INDIANAPOLIS – Gov. Eric Holcomb has signed a bill into law that aims to get more offenders into mental health facilities instead of jail.

House Enrolled Act 1006 creates a system for law enforcement officers to refer someone in crisis to mental health treatment. It also sets up a process for some people currently in jail to be transferred to a mental health facility.

“Our typical runs where just a person refusing to leave or a domestic disturbance may involve someone who’s experiencing mental health crisis,” said Lt. Shane Foley of the Indianapolis Metropolitan Police Department.

IMPD has a system in place to get some people connected to treatment, Foley said. But inevitably, others wind up in the Marion County Jail.

“About 40% of people in our custody suffer from some form of mental illness, and about 60% of people incarcerated today suffer from some form of addiction,” said Col. James Martin of the Marion County Sheriff’s Office.

The new law aims to improve access to emergency detention services for people suffering from mental health issues by ensuring hospital costs are covered. And judges can decide whether current inmates should be transferred to a care facility.

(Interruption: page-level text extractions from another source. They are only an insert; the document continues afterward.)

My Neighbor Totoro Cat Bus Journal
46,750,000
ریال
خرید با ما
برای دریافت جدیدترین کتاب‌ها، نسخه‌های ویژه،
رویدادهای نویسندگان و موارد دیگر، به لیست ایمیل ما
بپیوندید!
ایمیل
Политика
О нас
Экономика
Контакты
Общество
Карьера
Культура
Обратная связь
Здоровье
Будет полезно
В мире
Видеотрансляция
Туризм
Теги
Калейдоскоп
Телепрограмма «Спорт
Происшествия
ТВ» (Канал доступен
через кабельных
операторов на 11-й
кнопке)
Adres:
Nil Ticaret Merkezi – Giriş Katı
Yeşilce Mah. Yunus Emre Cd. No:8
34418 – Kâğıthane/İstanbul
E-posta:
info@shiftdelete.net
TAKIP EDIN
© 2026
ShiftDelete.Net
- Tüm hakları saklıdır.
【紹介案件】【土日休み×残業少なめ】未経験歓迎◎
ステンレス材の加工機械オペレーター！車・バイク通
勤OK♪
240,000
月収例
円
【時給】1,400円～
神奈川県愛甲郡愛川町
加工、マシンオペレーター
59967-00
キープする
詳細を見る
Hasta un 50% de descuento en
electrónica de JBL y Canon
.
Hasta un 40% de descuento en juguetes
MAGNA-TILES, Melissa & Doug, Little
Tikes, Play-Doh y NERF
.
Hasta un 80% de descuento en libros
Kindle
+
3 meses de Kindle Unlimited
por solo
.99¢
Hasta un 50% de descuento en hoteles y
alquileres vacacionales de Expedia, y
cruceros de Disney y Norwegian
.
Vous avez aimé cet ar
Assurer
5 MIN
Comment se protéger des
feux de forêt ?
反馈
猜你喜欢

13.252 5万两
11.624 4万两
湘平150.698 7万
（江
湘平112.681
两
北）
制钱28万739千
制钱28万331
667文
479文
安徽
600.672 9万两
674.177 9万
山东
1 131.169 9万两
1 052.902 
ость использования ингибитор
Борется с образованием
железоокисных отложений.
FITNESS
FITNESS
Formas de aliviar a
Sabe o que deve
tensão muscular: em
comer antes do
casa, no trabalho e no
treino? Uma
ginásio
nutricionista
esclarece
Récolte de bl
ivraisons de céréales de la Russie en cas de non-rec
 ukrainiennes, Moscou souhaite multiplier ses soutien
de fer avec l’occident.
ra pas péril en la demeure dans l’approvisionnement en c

“We know this is going to be a long-term, a three- or four-year rollout, to be fully implemented,” said State Rep. Greg Steuerwald (R-Avon).

That’s because the state has to be able to treat those in need.

“I think we have some capacity-building to do,” said Stephanie Anderson, COO of Mental Health America of Indiana, which helped craft the legislation.

The new two-year state budget provides $10 million to create inpatient services for offenders.

Officials are still working to determine what that care will look like, Anderson said.

“We have to see what the state comes up with in terms of facilities and who will operate it and how we can do it economically to make that happen,” she explained.

Indiana’s next budget also includes another $100 million to strengthen the state’s response to mental health emergencies. That includes funding for the 988 crisis lifeline and community mental health centers.